Egypt and Sudan have refused to put in place an agreement that would secure the future of the River Nile, which is the backbone of agriculture for nine North African countries, leaving the river’s future in limbo. But there are signs that the new government in Egypt could adopt a more co-operative stance and open the way for countries such as Ethiopia and Kenya to further their economic development using Nile water.
The deadline for the signing of the proposed Nile Basin agreement passed without the signatures of Egypt, Sudan and the Democratic Republic of Congo. The agreement, more than a decade in making, would secure the waters of the Nile to ensure that dams, hydropower and agriculture can all flourish. Six countries have signed the text: Ethiopia, Uganda, Kenya, Tanzania, Burundi and Rwanda.
One of the main sources of contention is Ethiopia’s proposal to build hydroelectric dams on the river, from which it could export energy to other African nations. Egypt is concerned that the dams would reduce the water flow vital to its agriculture. But the disputes stretch back nearly a century. In 1929, an attempt to secure the Nile for the benefit of Egypt and Britain, as the colonial power, resulted in treaties that still mean surrounding countries effectively have to seek permission from Egypt in order to make use of the Nile’s water. This is now unacceptable to the other countries.

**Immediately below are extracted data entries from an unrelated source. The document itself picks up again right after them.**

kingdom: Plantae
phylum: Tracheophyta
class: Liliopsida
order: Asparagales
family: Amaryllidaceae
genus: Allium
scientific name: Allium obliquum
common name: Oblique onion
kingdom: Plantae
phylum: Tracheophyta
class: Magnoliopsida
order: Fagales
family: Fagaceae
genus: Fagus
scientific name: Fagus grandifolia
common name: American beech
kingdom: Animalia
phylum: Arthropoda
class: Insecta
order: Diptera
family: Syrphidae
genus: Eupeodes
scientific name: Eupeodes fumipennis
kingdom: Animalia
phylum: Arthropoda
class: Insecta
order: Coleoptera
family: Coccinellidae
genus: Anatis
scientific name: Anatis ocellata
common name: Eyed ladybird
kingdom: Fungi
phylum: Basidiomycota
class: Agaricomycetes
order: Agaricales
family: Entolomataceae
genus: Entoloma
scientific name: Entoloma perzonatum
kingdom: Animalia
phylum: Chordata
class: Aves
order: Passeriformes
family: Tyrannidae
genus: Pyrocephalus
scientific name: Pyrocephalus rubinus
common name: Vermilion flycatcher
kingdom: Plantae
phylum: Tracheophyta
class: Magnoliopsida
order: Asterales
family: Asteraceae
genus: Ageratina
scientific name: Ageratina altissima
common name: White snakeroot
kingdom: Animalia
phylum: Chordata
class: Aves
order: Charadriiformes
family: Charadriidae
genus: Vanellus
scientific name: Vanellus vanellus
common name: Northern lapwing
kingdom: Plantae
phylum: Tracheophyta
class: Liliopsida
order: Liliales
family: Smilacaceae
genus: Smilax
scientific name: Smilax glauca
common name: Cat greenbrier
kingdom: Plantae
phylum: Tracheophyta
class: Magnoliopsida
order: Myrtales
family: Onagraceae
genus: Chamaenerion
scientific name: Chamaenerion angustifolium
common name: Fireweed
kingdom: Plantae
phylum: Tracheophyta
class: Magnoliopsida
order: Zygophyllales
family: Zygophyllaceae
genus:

A cruise liner on the River Nile. Although the source of the Nile is in Uganda, colonial masters handed sole power of the river to Egypt where it ends its long journey across several other African countries.
Ana Cascao, project manager at the Stockholm International Water Institute, said: “This would be a historic agreement. Without Egypt and Sudan, we are still in a standby situation. But I am hopeful that the new government later this year will change this.”